Growth in the Chinese automotive industry will also be supported by domestic demand, which is expected to grow by 4 percent in 2025, reaching 26.8 million units.
The report highlighted that domestic growth in China is primarily driven by the rapid adoption of EVs, increasingly featuring intelligent-vehicle technologies such as autonomous-driving systems.
AlixPartners projected that EV sales in China will account for 54 percent of the domestic market in 2025.

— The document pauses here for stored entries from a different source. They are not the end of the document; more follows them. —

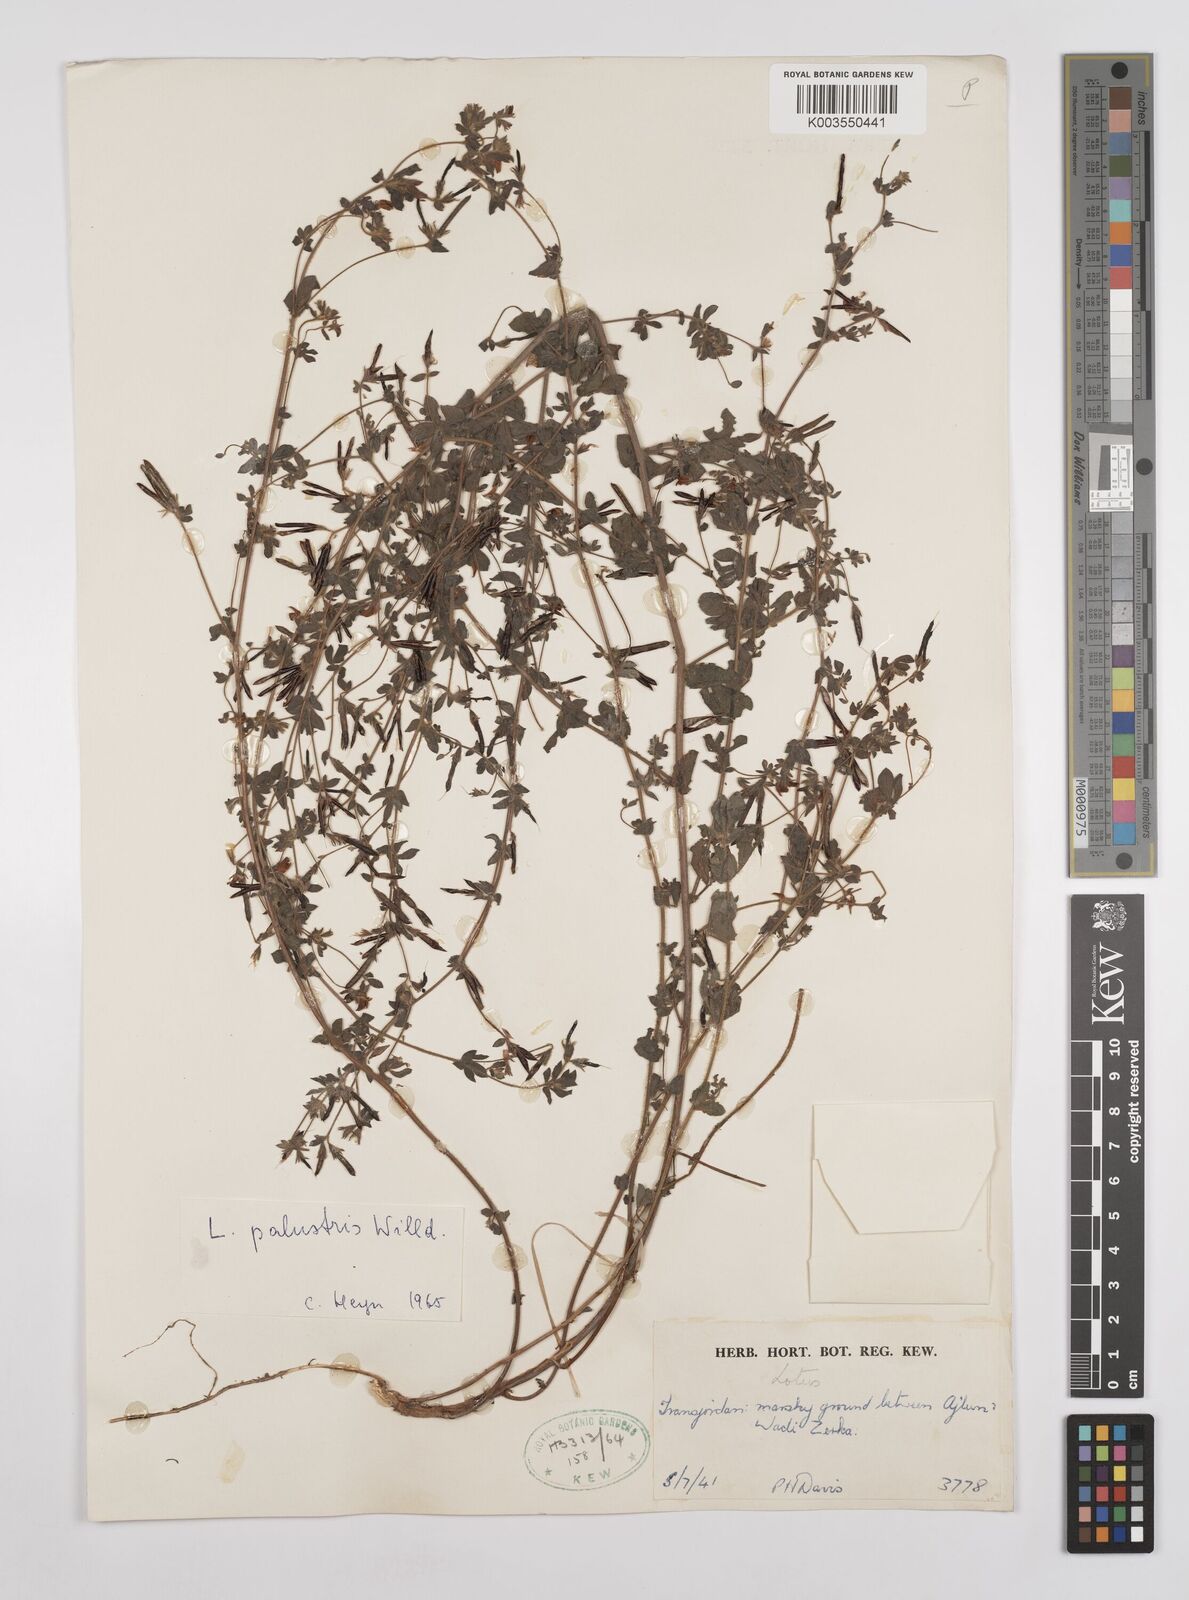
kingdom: Plantae
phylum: Tracheophyta
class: Magnoliopsida
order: Fabales
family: Fabaceae
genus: Lotus
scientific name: Lotus palustris
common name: Large birds-foot trefoil
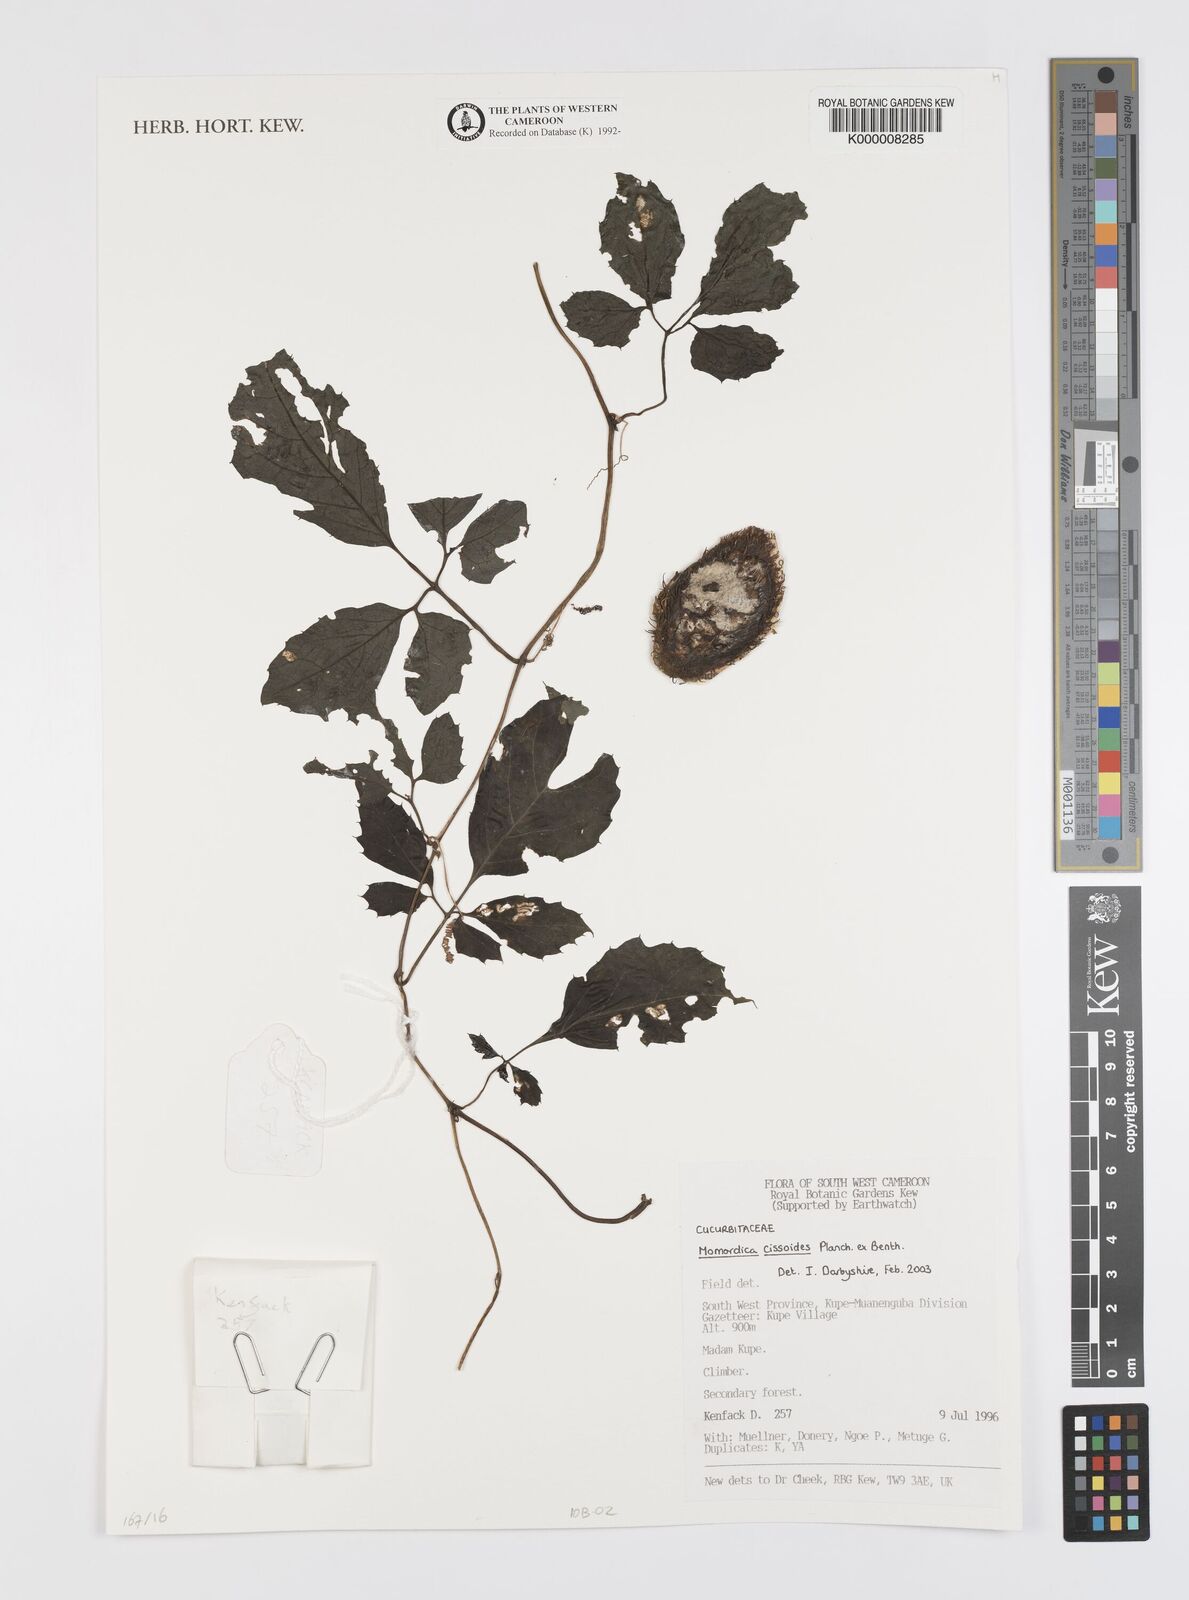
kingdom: Plantae
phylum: Tracheophyta
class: Magnoliopsida
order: Cucurbitales
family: Cucurbitaceae
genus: Momordica
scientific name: Momordica cissoides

Highlighting innovation in Chinese vehicles, the report noted that Advanced Driving Assistance Systems, or ADAS, Level 2 and above were included in nearly 60 percent of passenger vehicle sales in China in 2024, compared to less than 40 percent in the US.
ADAS refers to electronic technologies used in vehicles to enhance safety and driving comfort.
As Chinese automakers strengthen their presence in the Middle East, driven by competitive pricing, technology adoption, and evolving market demand, continued growth is expected in the years ahead.